=== Section Start ===
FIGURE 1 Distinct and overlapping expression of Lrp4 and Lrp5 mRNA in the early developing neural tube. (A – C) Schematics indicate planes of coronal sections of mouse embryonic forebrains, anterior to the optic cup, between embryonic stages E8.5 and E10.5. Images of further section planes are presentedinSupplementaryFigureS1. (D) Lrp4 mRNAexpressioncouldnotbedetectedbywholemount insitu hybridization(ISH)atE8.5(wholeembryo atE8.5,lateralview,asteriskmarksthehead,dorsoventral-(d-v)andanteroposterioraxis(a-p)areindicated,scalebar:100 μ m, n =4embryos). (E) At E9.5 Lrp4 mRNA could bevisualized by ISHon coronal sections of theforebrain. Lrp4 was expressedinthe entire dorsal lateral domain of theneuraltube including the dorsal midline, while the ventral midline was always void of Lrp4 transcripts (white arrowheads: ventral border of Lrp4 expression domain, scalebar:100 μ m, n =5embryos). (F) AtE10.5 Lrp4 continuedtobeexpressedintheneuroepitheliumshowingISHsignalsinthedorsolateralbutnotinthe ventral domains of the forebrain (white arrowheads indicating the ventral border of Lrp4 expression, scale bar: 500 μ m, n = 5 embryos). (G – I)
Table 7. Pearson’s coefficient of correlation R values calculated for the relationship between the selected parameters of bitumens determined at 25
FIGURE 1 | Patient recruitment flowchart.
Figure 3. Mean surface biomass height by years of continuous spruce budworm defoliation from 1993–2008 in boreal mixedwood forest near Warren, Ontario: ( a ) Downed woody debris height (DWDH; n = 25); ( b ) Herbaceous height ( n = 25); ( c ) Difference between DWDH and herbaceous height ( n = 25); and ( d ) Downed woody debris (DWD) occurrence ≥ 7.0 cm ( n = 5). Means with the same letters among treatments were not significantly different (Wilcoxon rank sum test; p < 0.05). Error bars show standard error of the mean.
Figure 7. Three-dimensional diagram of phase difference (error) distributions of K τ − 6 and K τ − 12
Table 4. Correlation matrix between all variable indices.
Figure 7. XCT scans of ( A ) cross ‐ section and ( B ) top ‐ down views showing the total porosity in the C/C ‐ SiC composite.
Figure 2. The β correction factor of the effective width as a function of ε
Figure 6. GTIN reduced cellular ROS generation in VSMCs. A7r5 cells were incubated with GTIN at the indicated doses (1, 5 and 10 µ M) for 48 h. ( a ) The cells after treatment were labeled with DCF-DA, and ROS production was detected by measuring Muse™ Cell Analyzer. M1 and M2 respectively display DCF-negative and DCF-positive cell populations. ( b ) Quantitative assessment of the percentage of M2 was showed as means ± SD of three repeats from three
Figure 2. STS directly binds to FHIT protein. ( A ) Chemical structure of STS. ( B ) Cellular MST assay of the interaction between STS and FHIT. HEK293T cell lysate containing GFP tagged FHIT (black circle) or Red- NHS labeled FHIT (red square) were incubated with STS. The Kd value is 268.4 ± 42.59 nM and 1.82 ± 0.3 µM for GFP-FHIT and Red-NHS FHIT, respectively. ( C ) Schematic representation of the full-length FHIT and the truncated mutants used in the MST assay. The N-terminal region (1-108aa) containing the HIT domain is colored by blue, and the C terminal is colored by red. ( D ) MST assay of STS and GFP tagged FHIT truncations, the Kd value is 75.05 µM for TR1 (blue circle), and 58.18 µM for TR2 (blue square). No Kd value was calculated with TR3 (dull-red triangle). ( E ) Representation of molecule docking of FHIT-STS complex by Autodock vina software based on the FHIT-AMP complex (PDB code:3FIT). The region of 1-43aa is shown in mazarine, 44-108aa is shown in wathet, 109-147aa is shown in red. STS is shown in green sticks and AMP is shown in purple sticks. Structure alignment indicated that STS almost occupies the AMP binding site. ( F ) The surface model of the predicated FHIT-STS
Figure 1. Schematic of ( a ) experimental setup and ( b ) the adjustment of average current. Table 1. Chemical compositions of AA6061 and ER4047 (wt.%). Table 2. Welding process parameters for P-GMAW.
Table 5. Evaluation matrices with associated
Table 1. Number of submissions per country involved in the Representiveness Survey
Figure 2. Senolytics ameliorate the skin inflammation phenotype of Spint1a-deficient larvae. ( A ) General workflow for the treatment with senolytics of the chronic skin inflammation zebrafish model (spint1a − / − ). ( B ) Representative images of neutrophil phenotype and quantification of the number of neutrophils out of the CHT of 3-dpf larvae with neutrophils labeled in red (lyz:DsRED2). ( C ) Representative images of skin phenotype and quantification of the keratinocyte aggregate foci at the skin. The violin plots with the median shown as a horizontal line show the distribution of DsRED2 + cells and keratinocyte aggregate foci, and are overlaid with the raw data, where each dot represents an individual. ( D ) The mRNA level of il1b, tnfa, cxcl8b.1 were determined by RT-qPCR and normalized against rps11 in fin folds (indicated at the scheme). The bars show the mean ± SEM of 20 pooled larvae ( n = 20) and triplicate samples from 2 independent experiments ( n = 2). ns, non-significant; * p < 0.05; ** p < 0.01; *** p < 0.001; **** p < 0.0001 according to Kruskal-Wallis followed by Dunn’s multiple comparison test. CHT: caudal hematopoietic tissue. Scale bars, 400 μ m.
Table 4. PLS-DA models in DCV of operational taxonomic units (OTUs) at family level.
=== Section End ===
→ **Your goal**:
All records above must be printed again, exactly.

→ **Response area**:
FIGURE 1 Distinct and overlapping expression of Lrp4 and Lrp5 mRNA in the early developing neural tube. (A – C) Schematics indicate planes of coronal sections of mouse embryonic forebrains, anterior to the optic cup, between embryonic stages E8.5 and E10.5. Images of further section planes are presentedinSupplementaryFigureS1. (D) Lrp4 mRNAexpressioncouldnotbedetectedbywholemount insitu hybridization(ISH)atE8.5(wholeembryo atE8.5,lateralview,asteriskmarksthehead,dorsoventral-(d-v)andanteroposterioraxis(a-p)areindicated,scalebar:100 μ m, n =4embryos). (E) At E9.5 Lrp4 mRNA could bevisualized by ISHon coronal sections of theforebrain. Lrp4 was expressedinthe entire dorsal lateral domain of theneuraltube including the dorsal midline, while the ventral midline was always void of Lrp4 transcripts (white arrowheads: ventral border of Lrp4 expression domain, scalebar:100 μ m, n =5embryos). (F) AtE10.5 Lrp4 continuedtobeexpressedintheneuroepitheliumshowingISHsignalsinthedorsolateralbutnotinthe ventral domains of the forebrain (white arrowheads indicating the ventral border of Lrp4 expression, scale bar: 500 μ m, n = 5 embryos). (G – I)
Table 7. Pearson’s coefficient of correlation R values calculated for the relationship between the selected parameters of bitumens determined at 25
FIGURE 1 | Patient recruitment flowchart.
Figure 3. Mean surface biomass height by years of continuous spruce budworm defoliation from 1993–2008 in boreal mixedwood forest near Warren, Ontario: ( a ) Downed woody debris height (DWDH; n = 25); ( b ) Herbaceous height ( n = 25); ( c ) Difference between DWDH and herbaceous height ( n = 25); and ( d ) Downed woody debris (DWD) occurrence ≥ 7.0 cm ( n = 5). Means with the same letters among treatments were not significantly different (Wilcoxon rank sum test; p < 0.05). Error bars show standard error of the mean.
Figure 7. Three-dimensional diagram of phase difference (error) distributions of K τ − 6 and K τ − 12
Table 4. Correlation matrix between all variable indices.
Figure 7. XCT scans of ( A ) cross ‐ section and ( B ) top ‐ down views showing the total porosity in the C/C ‐ SiC composite.
Figure 2. The β correction factor of the effective width as a function of ε
Figure 6. GTIN reduced cellular ROS generation in VSMCs. A7r5 cells were incubated with GTIN at the indicated doses (1, 5 and 10 µ M) for 48 h. ( a ) The cells after treatment were labeled with DCF-DA, and ROS production was detected by measuring Muse™ Cell Analyzer. M1 and M2 respectively display DCF-negative and DCF-positive cell populations. ( b ) Quantitative assessment of the percentage of M2 was showed as means ± SD of three repeats from three
Figure 2. STS directly binds to FHIT protein. ( A ) Chemical structure of STS. ( B ) Cellular MST assay of the interaction between STS and FHIT. HEK293T cell lysate containing GFP tagged FHIT (black circle) or Red- NHS labeled FHIT (red square) were incubated with STS. The Kd value is 268.4 ± 42.59 nM and 1.82 ± 0.3 µM for GFP-FHIT and Red-NHS FHIT, respectively. ( C ) Schematic representation of the full-length FHIT and the truncated mutants used in the MST assay. The N-terminal region (1-108aa) containing the HIT domain is colored by blue, and the C terminal is colored by red. ( D ) MST assay of STS and GFP tagged FHIT truncations, the Kd value is 75.05 µM for TR1 (blue circle), and 58.18 µM for TR2 (blue square). No Kd value was calculated with TR3 (dull-red triangle). ( E ) Representation of molecule docking of FHIT-STS complex by Autodock vina software based on the FHIT-AMP complex (PDB code:3FIT). The region of 1-43aa is shown in mazarine, 44-108aa is shown in wathet, 109-147aa is shown in red. STS is shown in green sticks and AMP is shown in purple sticks. Structure alignment indicated that STS almost occupies the AMP binding site. ( F ) The surface model of the predicated FHIT-STS
Figure 1. Schematic of ( a ) experimental setup and ( b ) the adjustment of average current. Table 1. Chemical compositions of AA6061 and ER4047 (wt.%). Table 2. Welding process parameters for P-GMAW.
Table 5. Evaluation matrices with associated
Table 1. Number of submissions per country involved in the Representiveness Survey
Figure 2. Senolytics ameliorate the skin inflammation phenotype of Spint1a-deficient larvae. ( A ) General workflow for the treatment with senolytics of the chronic skin inflammation zebrafish model (spint1a − / − ). ( B ) Representative images of neutrophil phenotype and quantification of the number of neutrophils out of the CHT of 3-dpf larvae with neutrophils labeled in red (lyz:DsRED2). ( C ) Representative images of skin phenotype and quantification of the keratinocyte aggregate foci at the skin. The violin plots with the median shown as a horizontal line show the distribution of DsRED2 + cells and keratinocyte aggregate foci, and are overlaid with the raw data, where each dot represents an individual. ( D ) The mRNA level of il1b, tnfa, cxcl8b.1 were determined by RT-qPCR and normalized against rps11 in fin folds (indicated at the scheme). The bars show the mean ± SEM of 20 pooled larvae ( n = 20) and triplicate samples from 2 independent experiments ( n = 2). ns, non-significant; * p < 0.05; ** p < 0.01; *** p < 0.001; **** p < 0.0001 according to Kruskal-Wallis followed by Dunn’s multiple comparison test. CHT: caudal hematopoietic tissue. Scale bars, 400 μ m.
Table 4. PLS-DA models in DCV of operational taxonomic units (OTUs) at family level.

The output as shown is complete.